Sperone Westwater is pleased to announce an exhibition of new paintings by Nabil Nahas on view in our Terrazzo Gallery. A site-specific installation, the exhibition includes two wall- and eye-filling paintings hanging opposite one another surrounded by twenty-one small paintings on wood panels. Made of stones of colored matter—suggesting minerals from which pigments are ground-- cast acrylic shells, pumice, and various other materials, the small paintings suggest a kind of Theme and Variations, as their bright colors, layered texture and line drawings of spiral forms appear on a grand scale in the large paintings.

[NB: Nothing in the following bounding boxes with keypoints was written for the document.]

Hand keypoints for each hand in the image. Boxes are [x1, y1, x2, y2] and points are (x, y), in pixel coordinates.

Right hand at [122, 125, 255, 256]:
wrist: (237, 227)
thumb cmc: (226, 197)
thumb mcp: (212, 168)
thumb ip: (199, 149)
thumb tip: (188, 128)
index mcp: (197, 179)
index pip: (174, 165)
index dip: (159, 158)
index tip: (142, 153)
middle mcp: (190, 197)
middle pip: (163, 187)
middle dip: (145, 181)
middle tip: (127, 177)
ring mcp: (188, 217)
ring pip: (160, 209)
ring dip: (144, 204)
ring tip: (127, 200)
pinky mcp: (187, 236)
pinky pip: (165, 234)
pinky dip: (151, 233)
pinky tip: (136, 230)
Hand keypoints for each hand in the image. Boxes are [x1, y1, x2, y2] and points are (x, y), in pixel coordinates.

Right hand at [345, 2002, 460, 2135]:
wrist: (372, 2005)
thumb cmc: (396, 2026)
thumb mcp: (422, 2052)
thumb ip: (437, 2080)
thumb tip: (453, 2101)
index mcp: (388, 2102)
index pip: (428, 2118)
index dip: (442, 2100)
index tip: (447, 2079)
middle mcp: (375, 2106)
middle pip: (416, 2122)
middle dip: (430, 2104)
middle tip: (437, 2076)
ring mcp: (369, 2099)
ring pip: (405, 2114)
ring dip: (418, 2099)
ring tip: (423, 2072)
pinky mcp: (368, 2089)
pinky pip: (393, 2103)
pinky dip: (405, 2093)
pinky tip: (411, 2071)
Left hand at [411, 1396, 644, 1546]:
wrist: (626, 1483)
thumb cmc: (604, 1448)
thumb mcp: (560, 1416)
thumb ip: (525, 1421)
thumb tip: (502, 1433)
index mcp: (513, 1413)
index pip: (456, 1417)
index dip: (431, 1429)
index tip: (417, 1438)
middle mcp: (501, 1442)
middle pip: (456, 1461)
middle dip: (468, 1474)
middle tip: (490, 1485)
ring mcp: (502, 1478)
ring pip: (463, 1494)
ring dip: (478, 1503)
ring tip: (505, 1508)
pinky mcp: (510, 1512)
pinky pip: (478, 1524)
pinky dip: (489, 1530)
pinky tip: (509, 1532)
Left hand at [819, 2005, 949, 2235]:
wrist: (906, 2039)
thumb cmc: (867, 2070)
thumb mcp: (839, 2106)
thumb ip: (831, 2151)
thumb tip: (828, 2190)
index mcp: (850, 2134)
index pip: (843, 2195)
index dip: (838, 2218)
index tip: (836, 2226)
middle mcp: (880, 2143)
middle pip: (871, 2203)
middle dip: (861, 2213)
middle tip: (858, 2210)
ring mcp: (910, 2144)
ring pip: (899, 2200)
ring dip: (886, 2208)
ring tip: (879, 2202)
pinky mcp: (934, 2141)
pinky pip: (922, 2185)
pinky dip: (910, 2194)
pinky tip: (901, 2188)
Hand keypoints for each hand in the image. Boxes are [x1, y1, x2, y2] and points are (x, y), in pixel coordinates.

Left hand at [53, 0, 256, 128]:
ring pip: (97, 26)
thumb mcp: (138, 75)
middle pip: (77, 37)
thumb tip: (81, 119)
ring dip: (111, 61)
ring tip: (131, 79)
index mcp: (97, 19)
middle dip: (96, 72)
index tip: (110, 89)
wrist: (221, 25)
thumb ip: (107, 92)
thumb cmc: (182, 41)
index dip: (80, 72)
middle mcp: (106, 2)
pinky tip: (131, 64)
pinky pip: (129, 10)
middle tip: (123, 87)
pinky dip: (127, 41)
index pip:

According to Carter Ratcliff, "For Nahas, color is not coloring. It is the substance of his forms … By turning color into forms—or making forms of sheer color—Nahas has narrowed dramatically the gap between what an abstract image is, in physical fact, and what it becomes as we follow its allusions into the realm of the imaginary.” This observation holds true for the artist’s new work, as the large paintings saturate the room with gold luminescence and pink and purple hues, while maintaining a notable physicality and presence that literally encompasses the viewer. Nahas has commented, “Nature, geometry, is the beginning of everything: the golden section coming out of the way a stem grows.” Thus, these paintings with their biomorphic shapes and coral-like surfaces seem to replicate nature for they look as though they could have only evolved or grown spontaneously. As viewers, we must remind ourselves that the forms before us were actually made of paint, with a brush, a realization that confirms that Nahas is a painter who has truly redefined and reinvented his medium and its possibilities.
Born in 1949, Nahas earned his M.F.A. at Yale University in 1973 and has exhibited extensively in the United States and abroad over the last three decades. His work was included in the 25th Bienal de São Paulo, Brazil in 2002, and currently, his work is on view in a one-man show at Galerie Xippas in Paris, France, through May 28, 2005. This is his third exhibition at Sperone Westwater.
A catalogue with color reproductions and an essay by Nathan Kernan accompanies the exhibition.